I love Christmas trees. I love the way they look, the way they smell, and just the overall holiday joy they bring to life. That said, actually having a Christmas tree, in my own home, is a giant pain in the ass.
First of all, there is the space issue. Ryan and I reside in a home that has 950 square feet of livable space. Now, while that is big for an Ikea display, it is really pretty small for a home containing two adults, a baby, all of the baby's crap, a cat, a dog, and an insane kitten. In normal conditions it is pretty easy to feel like all of our belongings are slowly suffocating us. We are constantly in a state of "clearing out." Really, we have been mistaken for Buddhists. The only thing that gives us away is how I treat other people. So, you can only imagine how much more cramped it feels with a seven foot tall, fully decorated Christmas tree right in the middle of it. On the up side, the house is so small that the tree makes every room smell delicious. On the down side, it feels like we are always squeezing past the damn tree. It's like living in the "Santaland Diaries."

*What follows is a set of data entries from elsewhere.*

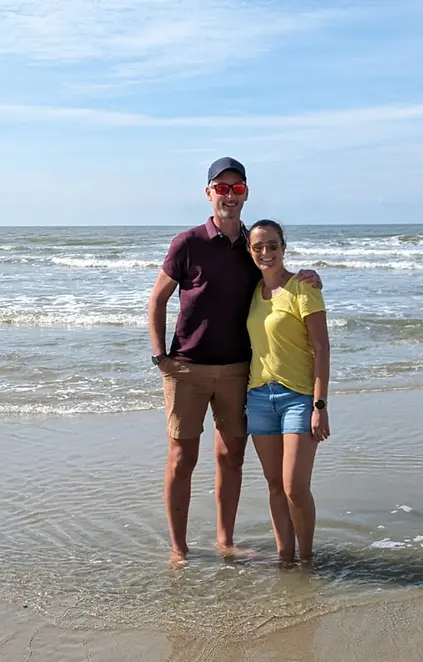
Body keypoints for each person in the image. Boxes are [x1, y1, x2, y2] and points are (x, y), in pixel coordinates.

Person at [147, 157, 321, 566]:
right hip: (186, 368)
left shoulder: (251, 245)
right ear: (208, 193)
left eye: (237, 188)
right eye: (221, 188)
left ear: (246, 194)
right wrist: (160, 356)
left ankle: (225, 540)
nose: (229, 196)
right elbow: (157, 300)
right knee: (181, 459)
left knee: (231, 457)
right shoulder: (187, 243)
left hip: (239, 371)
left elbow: (275, 276)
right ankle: (179, 549)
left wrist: (308, 276)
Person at [244, 219, 331, 565]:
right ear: (250, 251)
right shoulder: (253, 292)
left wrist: (320, 405)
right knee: (275, 485)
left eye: (273, 245)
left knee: (295, 486)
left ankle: (306, 560)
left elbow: (322, 348)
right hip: (258, 398)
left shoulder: (304, 288)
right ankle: (285, 559)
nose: (266, 252)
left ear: (284, 247)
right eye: (258, 247)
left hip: (298, 398)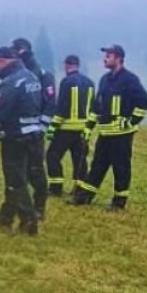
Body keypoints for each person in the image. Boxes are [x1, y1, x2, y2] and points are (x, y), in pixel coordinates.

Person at [69, 45, 147, 211]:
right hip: (105, 133)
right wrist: (88, 128)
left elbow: (143, 101)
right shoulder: (104, 80)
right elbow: (97, 107)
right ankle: (84, 198)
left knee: (121, 168)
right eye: (105, 56)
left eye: (109, 56)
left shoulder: (129, 79)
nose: (105, 59)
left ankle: (119, 203)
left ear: (119, 58)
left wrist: (131, 122)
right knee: (97, 165)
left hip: (121, 135)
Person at [0, 47, 43, 235]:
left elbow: (1, 112)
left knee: (16, 180)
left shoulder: (9, 83)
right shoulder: (32, 77)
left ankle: (29, 220)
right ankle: (5, 216)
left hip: (14, 136)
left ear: (3, 61)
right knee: (20, 176)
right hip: (33, 135)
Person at [11, 38, 53, 218]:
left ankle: (39, 207)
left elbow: (51, 103)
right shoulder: (18, 74)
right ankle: (16, 205)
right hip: (18, 131)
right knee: (19, 171)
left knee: (36, 170)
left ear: (22, 51)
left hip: (35, 131)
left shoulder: (43, 74)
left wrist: (42, 126)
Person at [45, 55, 94, 195]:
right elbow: (93, 106)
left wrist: (52, 128)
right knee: (79, 160)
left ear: (66, 65)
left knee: (52, 155)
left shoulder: (66, 82)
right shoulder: (90, 82)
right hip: (83, 128)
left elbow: (62, 107)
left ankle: (55, 188)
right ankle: (79, 188)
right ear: (78, 65)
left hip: (65, 128)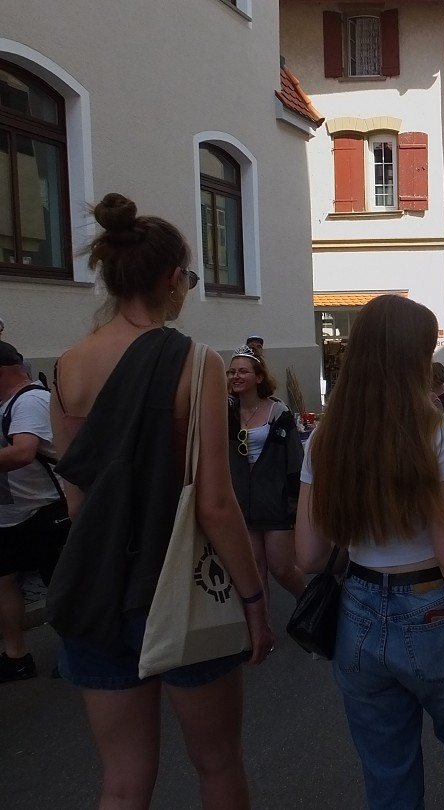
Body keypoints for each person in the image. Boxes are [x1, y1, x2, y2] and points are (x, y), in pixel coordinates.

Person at [48, 193, 271, 808]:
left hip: (94, 586)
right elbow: (216, 504)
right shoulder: (195, 362)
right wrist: (254, 599)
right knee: (218, 764)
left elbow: (75, 497)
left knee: (122, 782)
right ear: (173, 279)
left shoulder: (68, 365)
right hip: (176, 588)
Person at [294, 294, 444, 809]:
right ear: (411, 356)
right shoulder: (432, 429)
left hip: (358, 613)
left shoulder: (325, 437)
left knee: (388, 779)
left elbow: (306, 555)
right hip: (432, 608)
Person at [0, 341, 67, 682]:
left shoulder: (30, 401)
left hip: (45, 512)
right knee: (5, 582)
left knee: (61, 583)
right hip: (10, 515)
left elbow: (23, 453)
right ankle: (16, 656)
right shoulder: (7, 404)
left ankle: (79, 650)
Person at [227, 347, 306, 601]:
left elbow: (295, 461)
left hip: (276, 503)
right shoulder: (226, 414)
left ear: (259, 377)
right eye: (231, 372)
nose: (235, 376)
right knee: (255, 572)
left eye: (242, 371)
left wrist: (295, 503)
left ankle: (311, 606)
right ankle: (261, 632)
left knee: (281, 568)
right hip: (243, 505)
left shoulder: (278, 413)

Second, there is the issue of needles. I am not a fake tree person. Ryan is not a fake tree person. Meg and Sally might prefer fake trees, but they don't get votes. So, the tree that we have in our house was at one point alive, and slowly dying, and drying out, as it fill us with the spirit of Christmas. That means every day it is dropping needles. Lots and lots of needles. And it is dropping them right on my clean floor. I think everyone has one chore that they are especially OCD about, and mine is keeping the floors clean. While the Christmas tree is up I practically live with the broom, and the vacuum is never allowed to go back in the basement, which just creates more clutter, and more stress.
Oh, and don't even get me started on actually getting the tree, putting it up, and taking it down. We'll just consider that collateral aggravation. And we won't even talk about the additional problems caused by having a cat that is possibly paranoid schizophrenic, since those are special circumstances I have subjected myself to, and that no sane person would mimic.
I almost wish we could go back to the days when Ryan and I stuck a ribbon on a lamp and called it our tree. Of course, that led to ridicule from an 8-year old (Hi, Josie, "Hey Dad, that's their tree" still rings in my ears) and I don't think I could bear that again.
Thank God we don't have to do this for Easter. Of course, with that holiday you just have to hope you find all the eggs. Because one left behind won't smell as pretty as a Christmas tree -- and will leave an even bigger mess.